The colour palette for the current season – fall 2015 – is a really nice one for clothes, and here we are going to take a deeper look at it and some of its key shades.

‘An Evolving Colour Landscape’ – The Pantone Colours for the New Season

Of course, while fall 2015 has only just gotten into full swing, the colours have been available for a long time now, and were seen in the fashion weeks for this season quite some time ago. Like all of Pantone’s palettes, it has a name that describes the feel of the colours, and that name is ‘An Evolving Color Landscape‘. These are colours that are intended to remind you of natural things, but not necessarily in the way you might expect. Rather than earthy browns and green, here are colours that are evocative of precious stones, stormy seas, and autumn skies. It is a palette that has some key neutrals, including a buff and two greys, and some interesting brights, including a pale purple, a soft pink, a salmon orange, and a gorgeous teal. These are all underpinned by Pantone’s colour of the year which has appeared in all of the 2015 palettes – Marsala, which is a winey brownish red.

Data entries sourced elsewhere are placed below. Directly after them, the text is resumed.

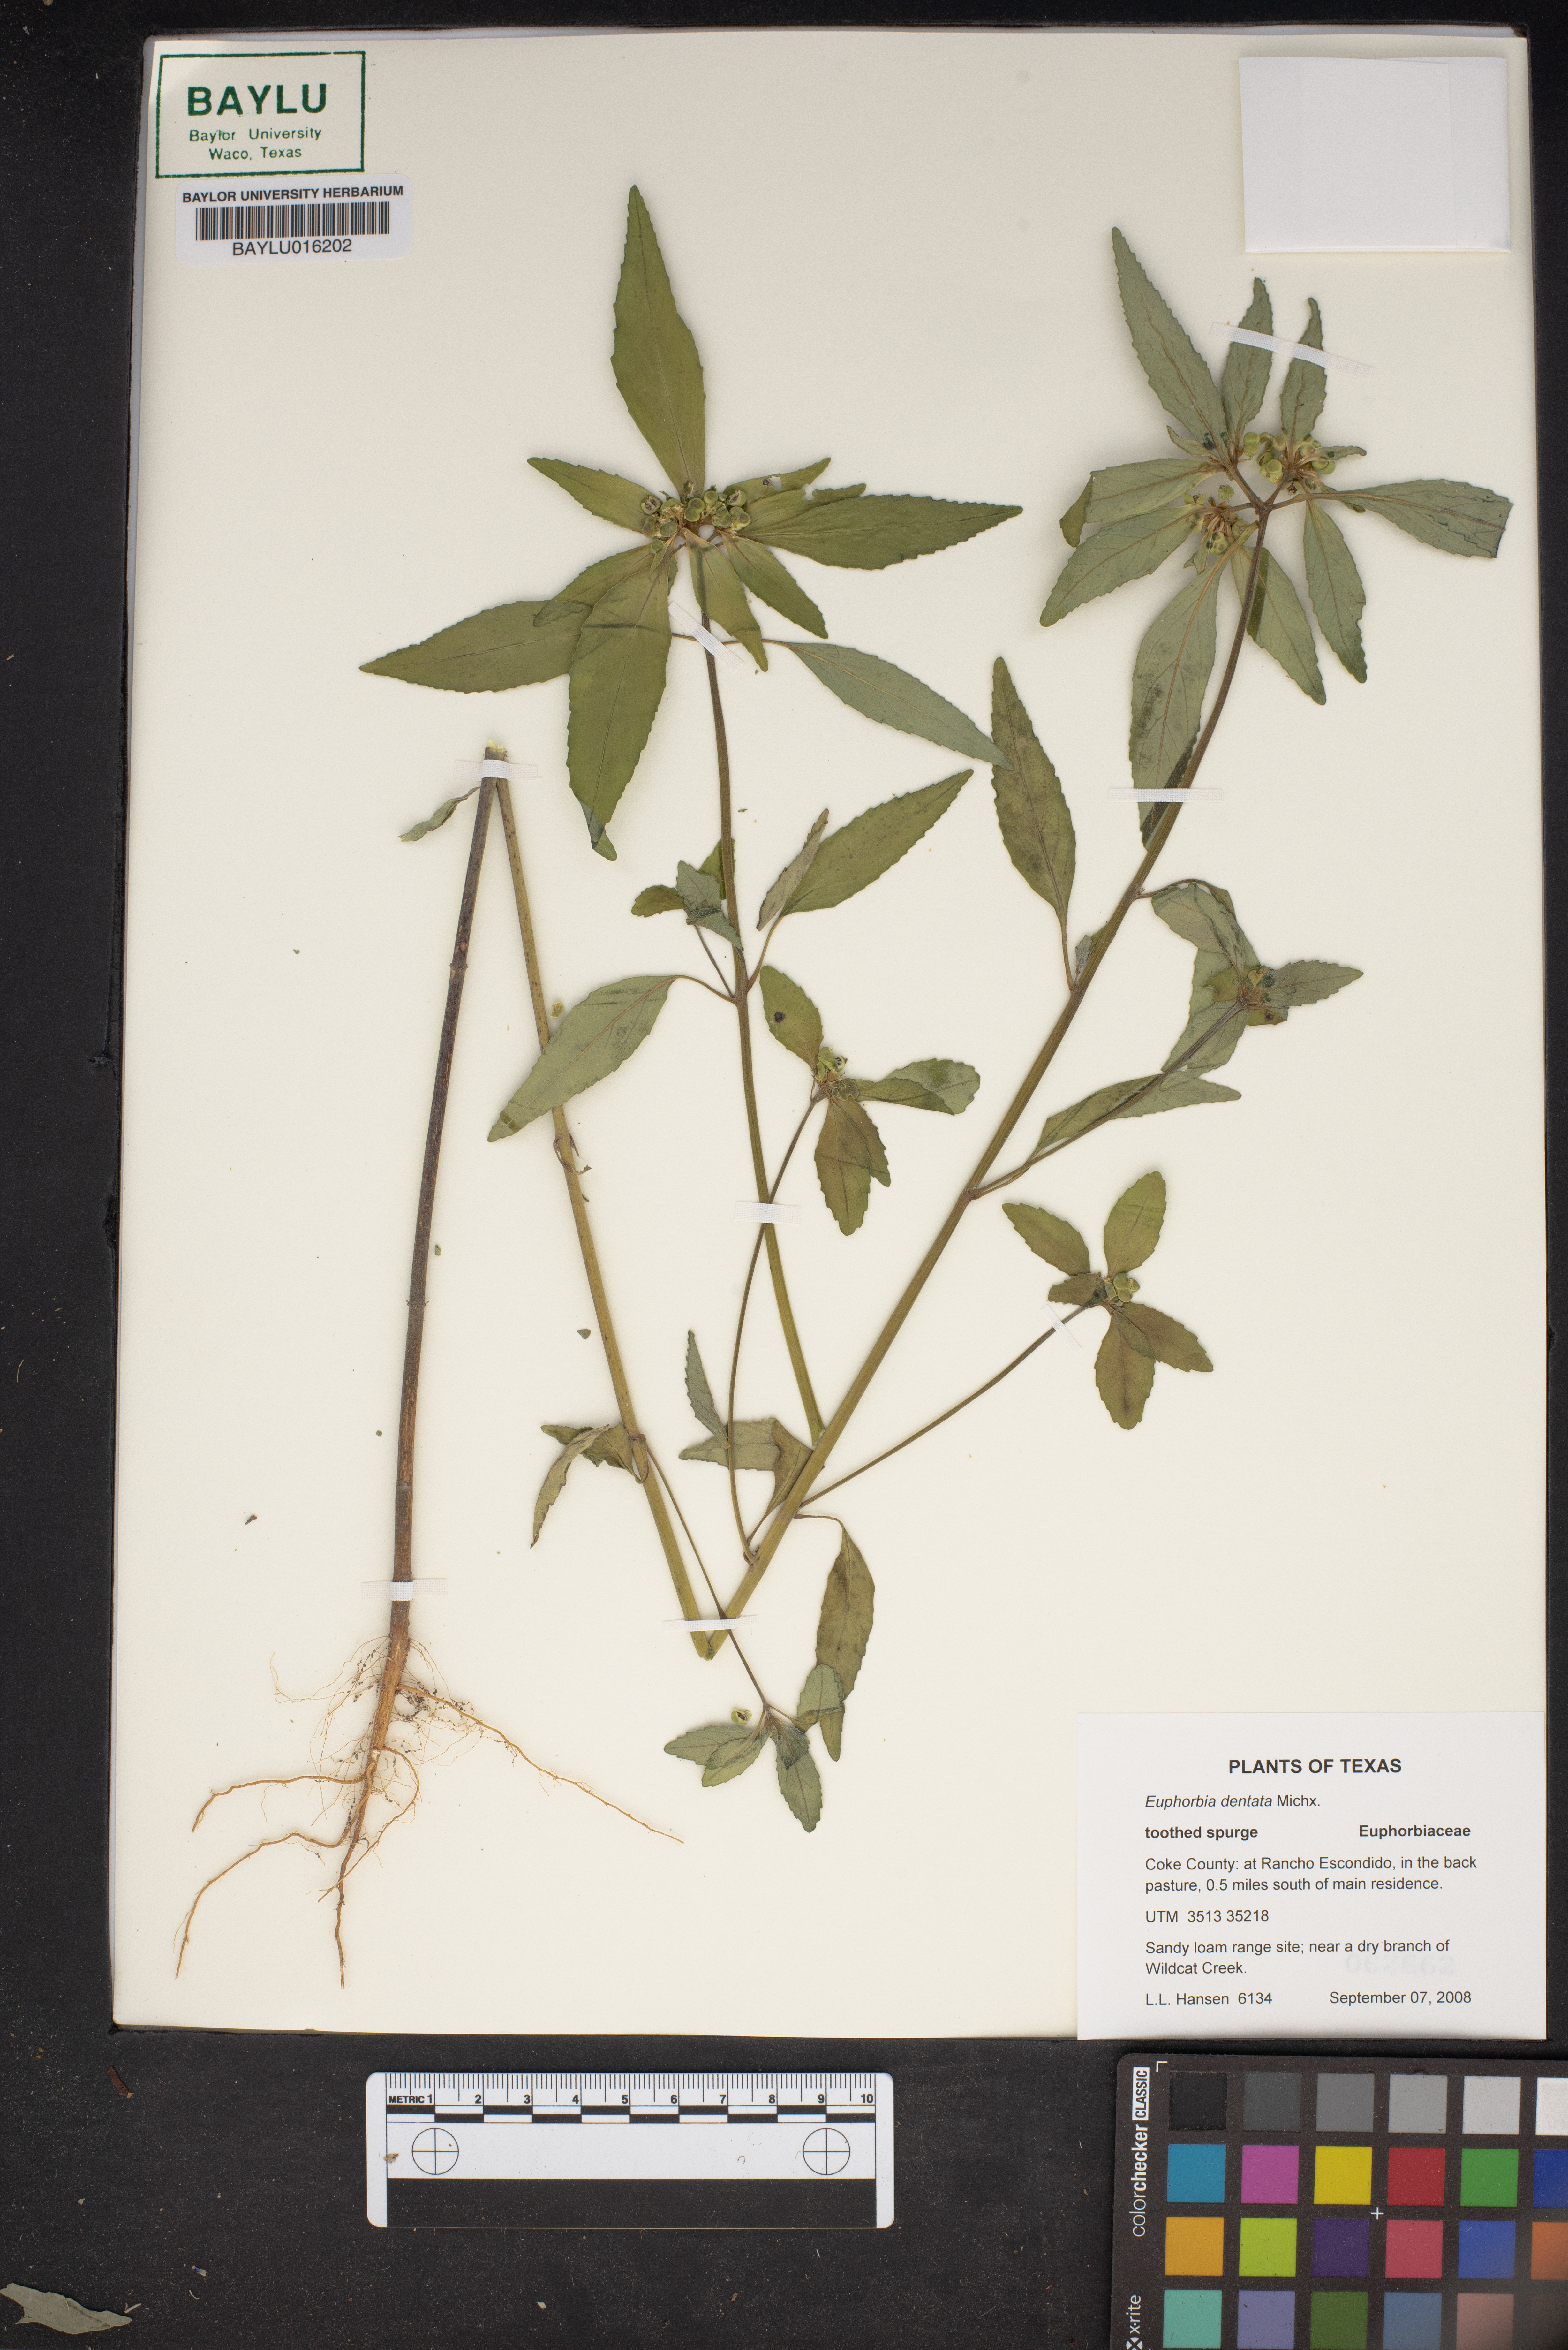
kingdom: Plantae
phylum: Tracheophyta
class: Magnoliopsida
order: Malpighiales
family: Euphorbiaceae
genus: Euphorbia
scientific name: Euphorbia dentata
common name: Dentate spurge
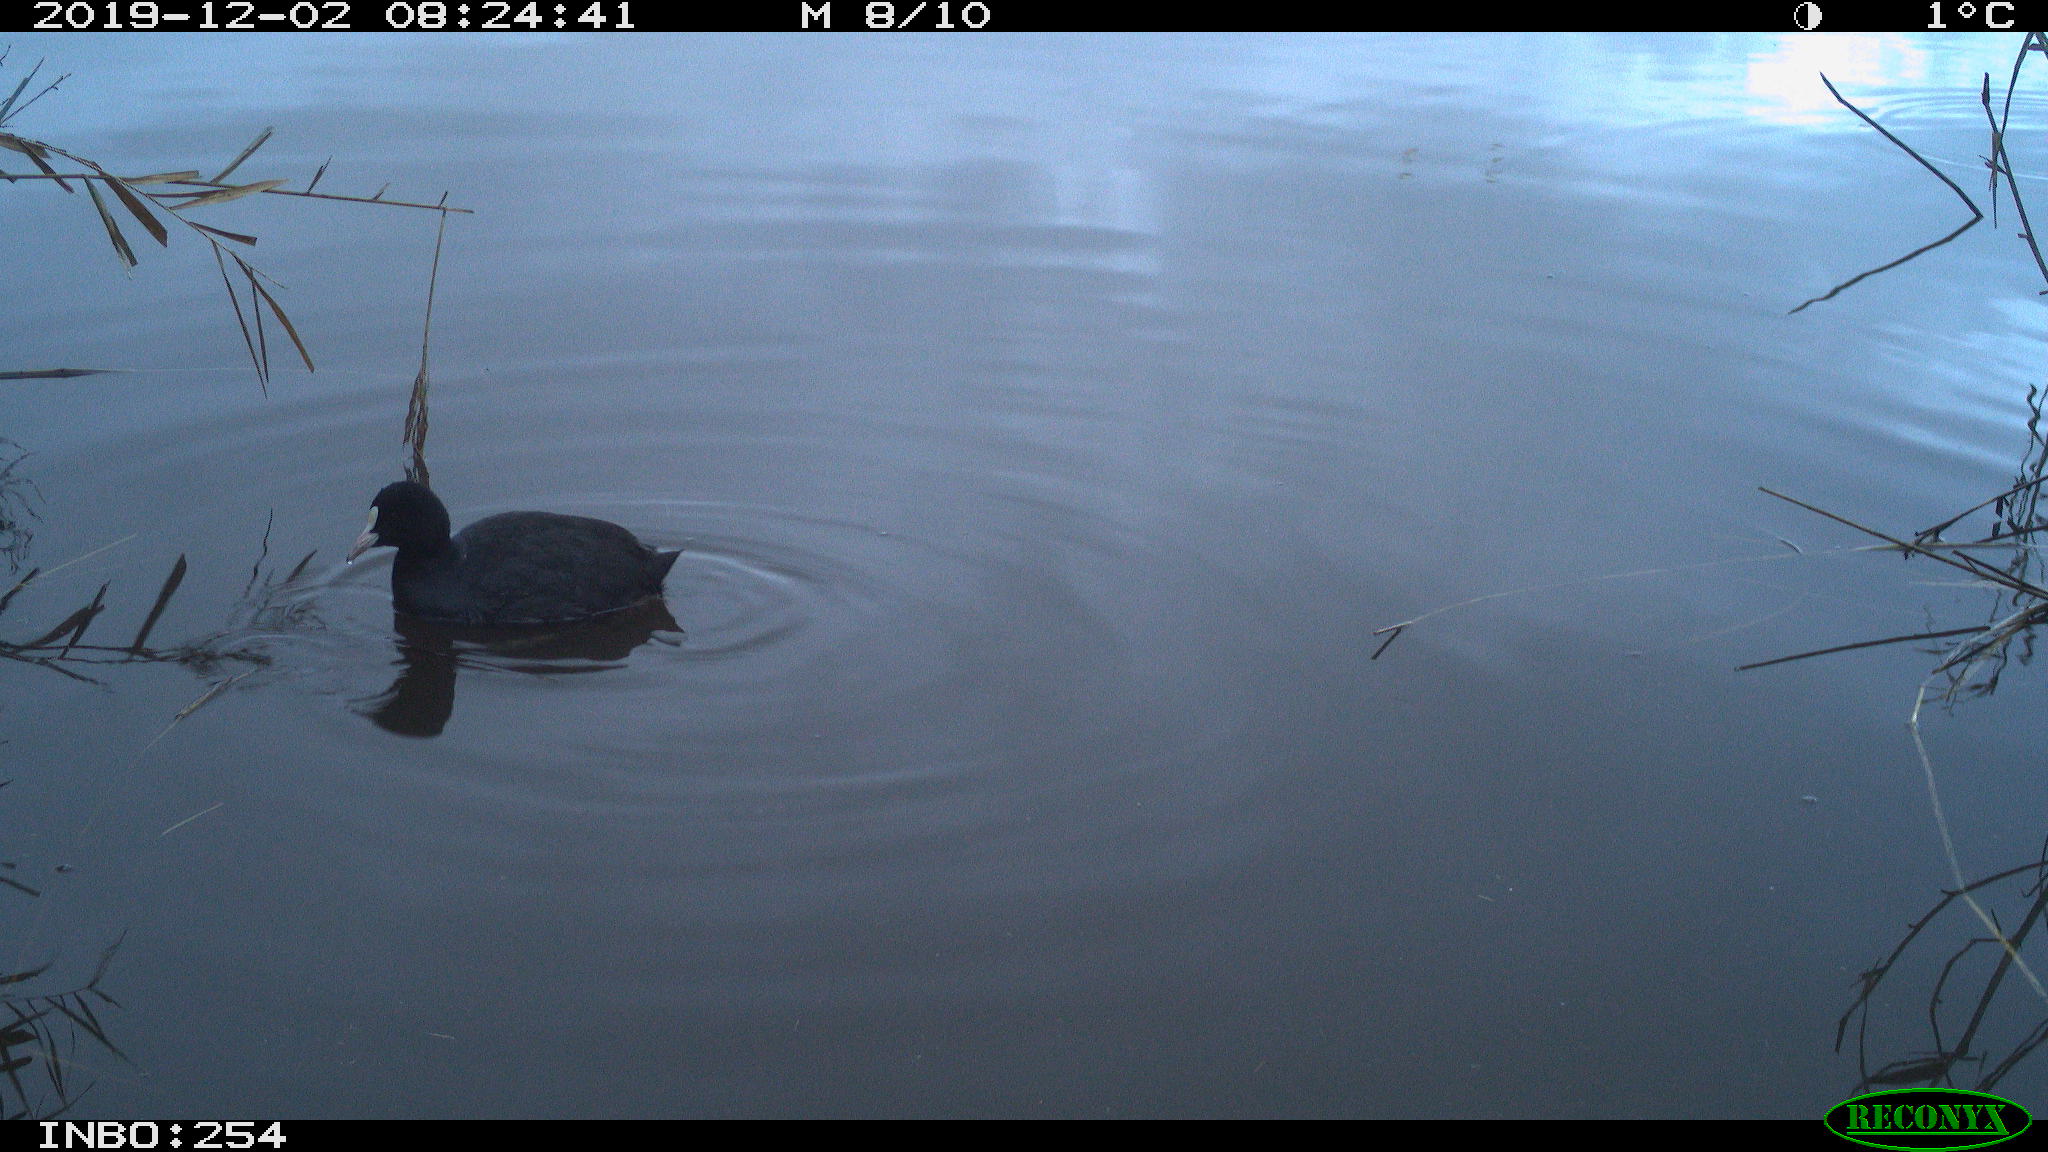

Let’s look in more detail at a few of the most interesting colours in the set of 10:




Amethyst is a beautiful colour inspired, of course, by the semi precious stone of the same name. Jewel colours are often key in fall and winter palettes, and in this case, it is the light yet rich purple of the amethyst that is making its way into our wardrobes. This is a gorgeous colour for evening wear, and can also add a more delicate touch to clothes in the more serious colours from the palette like Stormy Weather – a deep blue gray. The blue tones in both shades work well together but by adding a scarf or other soft accessory in amethyst, the foreboding feel of Stormy Skies can be offset to create a more feminine look.

Cadmium Orange


This pinky orange, a little brighter than a standard salmon pink, is one of the most striking colours in the palette. Perhaps the most daunting to wear at first glance, it is actually very flattering, and can add a touch of playfulness when used in conjunction with other autumn 2015 colours in a print, or again as a pop of colour on a more neutral based outfit. Of course, there is no reason not to go all out and wear a block of this shade on a top or dress, either!

Biscay Bay


Biscay Bay is a dark yet vibrant teal, which fits the autumnal theme of the palette wonderfully without being too earthy or featureless. It is a great unisex colour and in womenswear, looks beautiful in luxury fabrics, especially those with a sheen like satin, silk and taffeta.



The king color for 2015, Marsala is what this year has been defined by in design, and when it is such a great colour, we’ll be sad to see it leave us as next year’s colour comes in! Marsala has been great for boho festival fashion all summer, and is going to be equally good for holiday party dresses when winter rolls around, but for fall, wear it in luxury knit wear and include it in the casual outfits you wear to go and kick up the leaves!

As always, Pantone have summed up the design for the season perfectly with their ten great shades for autumn 2015.